- [Aim of the exercise]: Find every line in the material below that contains the word "number", and copy each of those lines.

-- start Given data --

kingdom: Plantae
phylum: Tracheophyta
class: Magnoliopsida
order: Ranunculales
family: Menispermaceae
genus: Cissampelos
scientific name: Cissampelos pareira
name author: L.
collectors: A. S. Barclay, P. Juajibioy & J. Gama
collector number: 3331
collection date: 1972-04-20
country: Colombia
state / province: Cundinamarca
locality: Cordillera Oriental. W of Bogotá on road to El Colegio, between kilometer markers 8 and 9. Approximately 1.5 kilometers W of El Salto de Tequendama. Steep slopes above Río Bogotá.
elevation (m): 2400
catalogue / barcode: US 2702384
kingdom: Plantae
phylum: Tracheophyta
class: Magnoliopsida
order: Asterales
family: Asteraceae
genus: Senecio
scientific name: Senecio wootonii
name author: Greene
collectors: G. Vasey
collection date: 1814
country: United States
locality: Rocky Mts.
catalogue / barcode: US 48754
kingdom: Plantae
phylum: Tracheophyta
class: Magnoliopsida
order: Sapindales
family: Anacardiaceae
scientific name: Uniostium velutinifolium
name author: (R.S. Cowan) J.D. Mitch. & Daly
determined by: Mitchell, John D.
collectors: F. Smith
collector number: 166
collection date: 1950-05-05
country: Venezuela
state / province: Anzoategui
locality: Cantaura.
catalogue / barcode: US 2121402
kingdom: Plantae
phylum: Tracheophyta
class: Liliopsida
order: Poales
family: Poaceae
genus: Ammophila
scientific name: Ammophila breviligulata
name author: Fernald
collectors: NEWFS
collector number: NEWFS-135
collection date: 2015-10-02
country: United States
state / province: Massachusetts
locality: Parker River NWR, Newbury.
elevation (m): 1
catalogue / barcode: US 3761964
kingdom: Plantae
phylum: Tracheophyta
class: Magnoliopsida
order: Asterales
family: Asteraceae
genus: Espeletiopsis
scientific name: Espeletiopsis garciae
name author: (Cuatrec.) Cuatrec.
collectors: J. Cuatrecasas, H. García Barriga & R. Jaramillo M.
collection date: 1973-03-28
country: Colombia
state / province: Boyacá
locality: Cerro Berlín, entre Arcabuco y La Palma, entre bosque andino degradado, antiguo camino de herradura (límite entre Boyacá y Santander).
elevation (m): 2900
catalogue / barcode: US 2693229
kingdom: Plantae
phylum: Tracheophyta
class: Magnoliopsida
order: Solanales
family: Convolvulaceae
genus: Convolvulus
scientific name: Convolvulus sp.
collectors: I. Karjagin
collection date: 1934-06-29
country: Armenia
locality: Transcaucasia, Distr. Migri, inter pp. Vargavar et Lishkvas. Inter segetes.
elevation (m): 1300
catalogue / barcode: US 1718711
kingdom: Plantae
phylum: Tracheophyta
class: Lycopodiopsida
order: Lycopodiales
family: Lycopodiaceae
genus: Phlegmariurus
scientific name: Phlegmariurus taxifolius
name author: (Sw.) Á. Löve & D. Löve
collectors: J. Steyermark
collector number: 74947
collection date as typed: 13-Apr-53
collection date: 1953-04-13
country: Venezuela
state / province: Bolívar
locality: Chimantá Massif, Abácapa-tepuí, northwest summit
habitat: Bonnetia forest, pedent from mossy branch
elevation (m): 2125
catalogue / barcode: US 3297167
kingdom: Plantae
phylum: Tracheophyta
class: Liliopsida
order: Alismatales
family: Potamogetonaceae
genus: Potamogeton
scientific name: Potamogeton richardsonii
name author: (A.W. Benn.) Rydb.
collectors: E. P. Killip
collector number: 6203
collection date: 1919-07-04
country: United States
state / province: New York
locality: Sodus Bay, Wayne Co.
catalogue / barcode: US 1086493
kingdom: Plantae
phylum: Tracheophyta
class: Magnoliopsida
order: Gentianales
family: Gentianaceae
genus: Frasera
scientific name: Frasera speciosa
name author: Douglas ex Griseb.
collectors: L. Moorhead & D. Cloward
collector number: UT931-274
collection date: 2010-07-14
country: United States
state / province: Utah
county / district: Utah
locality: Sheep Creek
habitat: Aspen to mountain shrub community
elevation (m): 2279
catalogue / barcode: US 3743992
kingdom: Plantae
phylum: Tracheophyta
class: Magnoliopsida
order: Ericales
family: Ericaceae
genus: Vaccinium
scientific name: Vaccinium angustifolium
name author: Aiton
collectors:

-- end Given data --

- [Solved exercise]:
collector number: 3331
collector number: 166
collector number: NEWFS-135
collector number: 74947
collector number: 6203
collector number: UT931-274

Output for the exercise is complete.